## [Your assignment]
Your task is to copy every line of the records below that contains "Wuppertal".

## [Material provided]
= Beginning of Section =
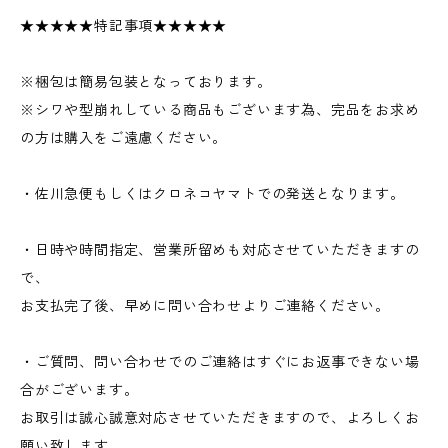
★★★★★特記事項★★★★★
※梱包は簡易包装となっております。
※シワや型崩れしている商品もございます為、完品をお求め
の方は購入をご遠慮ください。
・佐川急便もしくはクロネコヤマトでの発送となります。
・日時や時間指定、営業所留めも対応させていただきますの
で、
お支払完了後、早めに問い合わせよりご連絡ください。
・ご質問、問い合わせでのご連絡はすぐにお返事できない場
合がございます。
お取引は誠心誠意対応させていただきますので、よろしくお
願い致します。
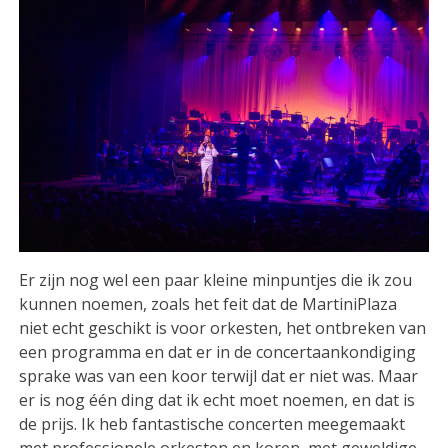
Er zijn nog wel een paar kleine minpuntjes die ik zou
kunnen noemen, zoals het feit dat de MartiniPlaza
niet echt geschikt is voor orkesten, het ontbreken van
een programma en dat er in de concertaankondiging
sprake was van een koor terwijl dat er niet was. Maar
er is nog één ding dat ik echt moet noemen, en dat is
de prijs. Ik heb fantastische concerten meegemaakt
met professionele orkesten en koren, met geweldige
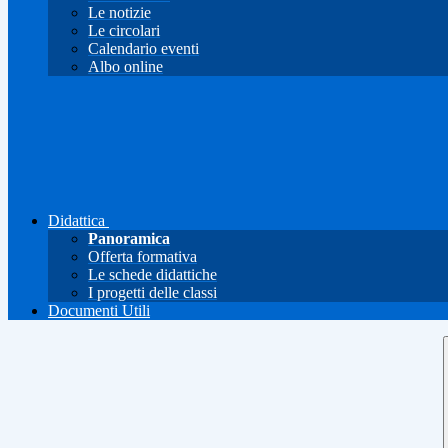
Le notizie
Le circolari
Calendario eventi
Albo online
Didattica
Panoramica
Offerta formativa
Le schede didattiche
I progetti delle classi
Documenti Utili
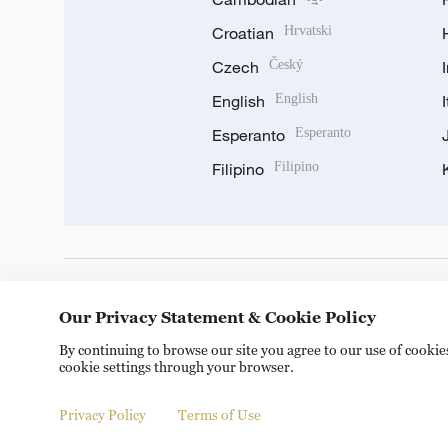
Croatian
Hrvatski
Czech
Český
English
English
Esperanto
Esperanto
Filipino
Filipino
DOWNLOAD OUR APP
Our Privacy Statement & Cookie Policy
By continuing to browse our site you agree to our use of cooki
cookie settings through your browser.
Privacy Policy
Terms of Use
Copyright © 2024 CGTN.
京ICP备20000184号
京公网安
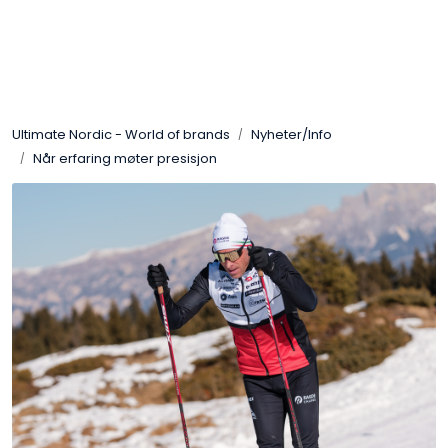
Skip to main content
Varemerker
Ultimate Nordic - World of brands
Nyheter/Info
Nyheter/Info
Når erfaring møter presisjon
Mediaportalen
= End of Section =
= Beginning of Section =
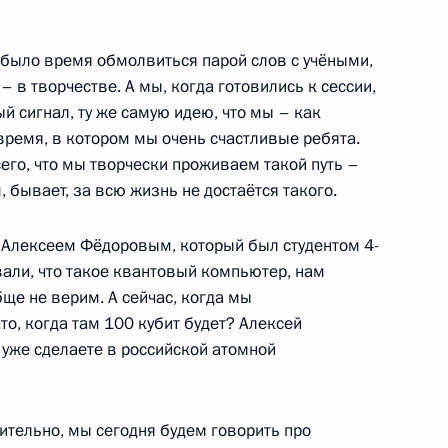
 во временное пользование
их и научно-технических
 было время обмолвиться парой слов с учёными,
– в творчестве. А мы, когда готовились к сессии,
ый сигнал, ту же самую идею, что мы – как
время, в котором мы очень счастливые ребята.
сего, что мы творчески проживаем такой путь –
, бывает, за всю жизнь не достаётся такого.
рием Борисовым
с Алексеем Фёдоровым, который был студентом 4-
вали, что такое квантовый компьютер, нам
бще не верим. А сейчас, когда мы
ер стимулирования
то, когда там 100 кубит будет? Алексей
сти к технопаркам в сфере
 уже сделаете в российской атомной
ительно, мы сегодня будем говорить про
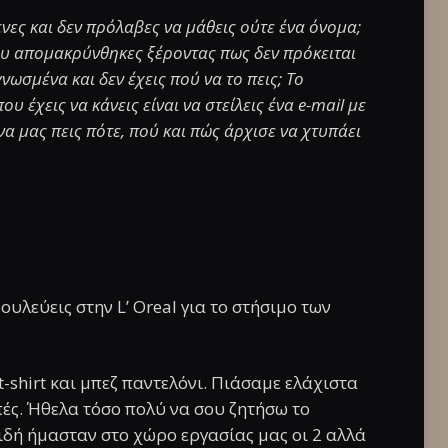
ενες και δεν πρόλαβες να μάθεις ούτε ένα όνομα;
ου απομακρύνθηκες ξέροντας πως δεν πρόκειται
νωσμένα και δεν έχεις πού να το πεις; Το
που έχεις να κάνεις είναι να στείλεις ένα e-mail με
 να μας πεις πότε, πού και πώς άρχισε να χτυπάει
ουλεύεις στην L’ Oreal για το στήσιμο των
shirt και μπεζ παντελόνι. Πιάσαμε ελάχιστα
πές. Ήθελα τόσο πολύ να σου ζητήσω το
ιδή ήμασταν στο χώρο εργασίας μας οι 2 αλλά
= End of Section =
= Beginning of Section =
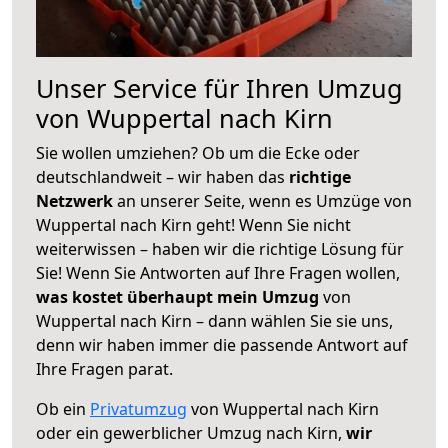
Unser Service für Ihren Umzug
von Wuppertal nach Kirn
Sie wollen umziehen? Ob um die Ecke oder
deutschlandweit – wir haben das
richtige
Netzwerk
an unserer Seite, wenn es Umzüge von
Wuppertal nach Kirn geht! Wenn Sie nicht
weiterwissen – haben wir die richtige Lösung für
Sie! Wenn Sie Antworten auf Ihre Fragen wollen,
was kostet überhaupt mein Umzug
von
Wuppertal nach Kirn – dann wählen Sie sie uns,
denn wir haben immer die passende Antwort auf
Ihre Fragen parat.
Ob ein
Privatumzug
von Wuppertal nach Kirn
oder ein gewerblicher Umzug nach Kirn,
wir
= End of Section =
## [Task output]
von Wuppertal nach Kirn
Wuppertal nach Kirn geht! Wenn Sie nicht
Wuppertal nach Kirn – dann wählen Sie sie uns,
von Wuppertal nach Kirn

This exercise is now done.